Debe ser verdad eso de que la política engancha. Antonio Maíllo (Lucena, Córdoba, 1966) había vuelto a ‘coger la tiza’ en 2019 tras un largo periplo en la política y un periodo delicado desde 2016 cuando le fue detectado un cáncer del que recibió el alta médica en 2021.
Pero volvió a aparcar la docencia para ponerse la chaqueta de político de nuevo en 2023 en un momento delicado de IU tras la renuncia de Alberto Garzón. Ahora se presenta bajo el sello de Por Andalucía, la confluencia que ha logrado unir a IU (el actual Sumar) con Podemos a regañadientes. Y con muchas dudas y críticas por parte de la facción morada.
El profesor de Latín y Griego, que conoce bien la geografía andaluza como maestro que ha dado clases en Aracena (Huelva), Sanlúcar de Barrameda (Cádiz) o ha veraneado durante años en El Morche (Málaga), puede dar magisterio también sobre lo que se cuece en el Hospital de las Siete Llagas.
Desde el estrado del Parlamento confrontó en su día con la entonces presidenta Susana Díaz y el entonces opositor Juanma Moreno. Lleva a gala el latinajo de «suaviter in modo, fortiter in re» (suave en las formas, fuerte en el contenido, en las cosas).
Una forma de ser que, según dice, ha observado en el Papa León XIV. Y es que son viejas las conexiones Iglesia-comunismo. Maíllo es uno de esos izquierdistas que suele tener aceptación en las filas contrarias, especialmente en la bancada de la derecha que pese a sus críticas furibundas agradece su diplomacia y su tono no demasiado elevado.
Un amante de lo clásico en todas sus formas
Amante de lo clásico, de la voz de María Callas y de la llamada música culta, no es un izquierdista de nuevo cuño, de los de camisetas con mensajes.

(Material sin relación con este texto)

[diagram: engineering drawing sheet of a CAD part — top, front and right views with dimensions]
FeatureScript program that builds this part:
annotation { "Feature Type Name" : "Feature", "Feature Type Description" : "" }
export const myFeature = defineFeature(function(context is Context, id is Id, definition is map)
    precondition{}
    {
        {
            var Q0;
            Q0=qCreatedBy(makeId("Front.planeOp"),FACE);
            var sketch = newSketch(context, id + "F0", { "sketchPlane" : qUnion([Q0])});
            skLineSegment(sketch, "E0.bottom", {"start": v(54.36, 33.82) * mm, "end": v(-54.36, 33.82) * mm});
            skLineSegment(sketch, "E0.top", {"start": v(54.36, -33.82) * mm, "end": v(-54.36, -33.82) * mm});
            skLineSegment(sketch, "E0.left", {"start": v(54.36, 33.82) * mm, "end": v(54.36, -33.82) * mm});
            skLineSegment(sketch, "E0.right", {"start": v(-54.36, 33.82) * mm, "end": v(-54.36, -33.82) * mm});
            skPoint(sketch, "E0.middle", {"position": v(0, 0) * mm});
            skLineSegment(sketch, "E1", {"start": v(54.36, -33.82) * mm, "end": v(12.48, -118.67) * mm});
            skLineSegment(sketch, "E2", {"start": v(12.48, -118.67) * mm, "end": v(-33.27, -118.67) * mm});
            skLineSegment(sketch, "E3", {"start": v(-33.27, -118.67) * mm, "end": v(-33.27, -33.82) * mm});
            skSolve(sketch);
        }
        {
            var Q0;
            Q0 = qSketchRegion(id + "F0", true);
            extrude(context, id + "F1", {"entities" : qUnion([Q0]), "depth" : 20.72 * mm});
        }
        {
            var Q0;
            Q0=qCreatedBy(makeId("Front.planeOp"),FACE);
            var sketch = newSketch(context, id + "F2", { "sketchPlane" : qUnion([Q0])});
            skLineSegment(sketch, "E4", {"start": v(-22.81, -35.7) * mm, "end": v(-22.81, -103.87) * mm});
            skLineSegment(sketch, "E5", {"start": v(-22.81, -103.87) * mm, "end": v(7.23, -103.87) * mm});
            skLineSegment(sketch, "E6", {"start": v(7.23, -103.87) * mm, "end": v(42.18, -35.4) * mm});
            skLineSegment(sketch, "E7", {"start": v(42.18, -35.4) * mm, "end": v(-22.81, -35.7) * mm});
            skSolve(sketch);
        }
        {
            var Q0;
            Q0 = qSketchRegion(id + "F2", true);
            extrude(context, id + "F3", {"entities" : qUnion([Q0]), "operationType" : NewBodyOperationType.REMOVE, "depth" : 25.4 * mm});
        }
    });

Maíllo aboga por una vestimenta rigurosa, normalmente con traje aunque sin corbata y enseñando calcetines.
Rehúye del tono actual de la izquierda de camisetas con mensajes y opta por un corte clásico en su vestimenta y sus gustos
Gran aficionado a la lectura que durante sus últimos años en las aulas estaba enfocado en la parcela bibliotecaria y en motivar a los alumnos que lean. De hecho, uno de sus grandes objetivos vitales pasa por crear un gran espacio para los libros en Aracena, el pueblo de Huelva donde fue destinado como profesor y que ha convertido en su refugio.
Esta forma de hacer política, apartada de las estridencias, ha hecho que siempre haya intentado separar su vida íntima de la pública. No obstante, nunca ha ocultado su condición sexual: dijo en las elecciones de 2015 que quería ser el «primer presidente gay» de la Junta. Un activismo por los derechos LGTBI que ha trasladado siempre a la política.
Las ‹peleítas de la izquierda›
Y en ese gusto por lo clásico, también se ha abonado a las ‹peleítas de la izquierda› que tanto le gusta decir al candidato de Adelante Andalucía, José Ignacio García. Esa fragmentación que dicen histórica de las formaciones izquierda y que parece difícil de revertir.
Las elecciones en otras comunidades autónomas y los propios sondeos no auguran grandes esperanzas para Maíllo y Por Andalucía. En esto influye mucho el factor de Adelante Andalucía, que ha cogido la ‹pole position› del espectro de la izquierda. En todo ello, habrá que ver la lectura de este político leído para adaptarse a un presente en el que el PP de Juanma Moreno anda muy sobrado.